Dataset extract START

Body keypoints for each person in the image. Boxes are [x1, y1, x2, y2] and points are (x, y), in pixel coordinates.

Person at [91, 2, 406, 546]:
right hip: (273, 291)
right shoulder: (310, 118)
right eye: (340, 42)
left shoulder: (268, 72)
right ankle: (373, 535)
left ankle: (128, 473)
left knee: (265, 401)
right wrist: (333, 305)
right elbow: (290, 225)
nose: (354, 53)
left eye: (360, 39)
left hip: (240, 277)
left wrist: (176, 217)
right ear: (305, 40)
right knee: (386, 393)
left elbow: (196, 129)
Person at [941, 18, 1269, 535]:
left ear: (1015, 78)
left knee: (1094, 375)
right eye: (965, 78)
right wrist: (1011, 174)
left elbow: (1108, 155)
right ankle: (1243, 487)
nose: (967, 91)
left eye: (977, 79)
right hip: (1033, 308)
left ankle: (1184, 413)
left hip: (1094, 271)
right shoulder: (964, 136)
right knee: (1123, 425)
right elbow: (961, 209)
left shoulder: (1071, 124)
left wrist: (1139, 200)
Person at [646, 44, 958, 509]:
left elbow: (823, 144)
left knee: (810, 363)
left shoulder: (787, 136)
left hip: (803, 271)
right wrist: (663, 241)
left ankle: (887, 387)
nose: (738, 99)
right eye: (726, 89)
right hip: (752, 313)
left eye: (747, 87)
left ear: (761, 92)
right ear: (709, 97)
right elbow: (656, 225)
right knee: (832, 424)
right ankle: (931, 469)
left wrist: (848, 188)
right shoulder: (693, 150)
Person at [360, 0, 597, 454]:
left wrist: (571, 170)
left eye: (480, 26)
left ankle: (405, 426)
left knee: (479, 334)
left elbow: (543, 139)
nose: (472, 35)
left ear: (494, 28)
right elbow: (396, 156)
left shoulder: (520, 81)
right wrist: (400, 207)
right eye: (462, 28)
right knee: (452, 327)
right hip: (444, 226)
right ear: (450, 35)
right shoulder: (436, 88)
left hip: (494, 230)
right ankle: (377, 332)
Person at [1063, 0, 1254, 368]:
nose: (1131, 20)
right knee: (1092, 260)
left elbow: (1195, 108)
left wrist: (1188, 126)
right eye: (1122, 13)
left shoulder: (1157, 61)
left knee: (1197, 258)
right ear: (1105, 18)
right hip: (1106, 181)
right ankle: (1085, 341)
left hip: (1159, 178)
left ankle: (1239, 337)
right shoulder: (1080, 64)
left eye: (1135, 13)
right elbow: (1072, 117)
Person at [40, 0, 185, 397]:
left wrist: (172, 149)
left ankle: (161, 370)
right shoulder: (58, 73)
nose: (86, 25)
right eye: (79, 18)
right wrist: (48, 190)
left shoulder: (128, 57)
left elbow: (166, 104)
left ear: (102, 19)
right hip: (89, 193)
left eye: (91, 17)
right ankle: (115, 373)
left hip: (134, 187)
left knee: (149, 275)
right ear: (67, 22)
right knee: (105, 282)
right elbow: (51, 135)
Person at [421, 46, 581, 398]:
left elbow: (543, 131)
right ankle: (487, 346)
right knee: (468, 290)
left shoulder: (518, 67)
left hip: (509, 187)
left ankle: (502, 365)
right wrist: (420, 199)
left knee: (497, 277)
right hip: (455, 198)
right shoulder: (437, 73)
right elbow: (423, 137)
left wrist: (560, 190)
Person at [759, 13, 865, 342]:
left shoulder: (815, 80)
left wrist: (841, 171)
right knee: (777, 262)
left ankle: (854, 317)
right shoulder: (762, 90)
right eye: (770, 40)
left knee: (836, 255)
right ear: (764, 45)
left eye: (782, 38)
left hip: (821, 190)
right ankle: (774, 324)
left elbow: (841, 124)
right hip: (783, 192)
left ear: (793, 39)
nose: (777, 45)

Dataset extract END

_Exercise aim:_
Your answer should be exactly the lines of the data above, from the first through the line containing "left elbow: (1108, 155)".

_Expected answer:_
Body keypoints for each person in the image. Boxes are [x1, y1, x2, y2] and points are (x, y), in pixel coordinates.

Person at [91, 2, 406, 546]:
right hip: (273, 291)
right shoulder: (310, 118)
right eye: (340, 42)
left shoulder: (268, 72)
right ankle: (373, 535)
left ankle: (128, 473)
left knee: (265, 401)
right wrist: (333, 305)
right elbow: (290, 225)
nose: (354, 53)
left eye: (360, 39)
left hip: (240, 277)
left wrist: (176, 217)
right ear: (305, 40)
right knee: (386, 393)
left elbow: (196, 129)
Person at [941, 18, 1269, 535]:
left ear: (1015, 78)
left knee: (1094, 375)
right eye: (965, 78)
right wrist: (1011, 174)
left elbow: (1108, 155)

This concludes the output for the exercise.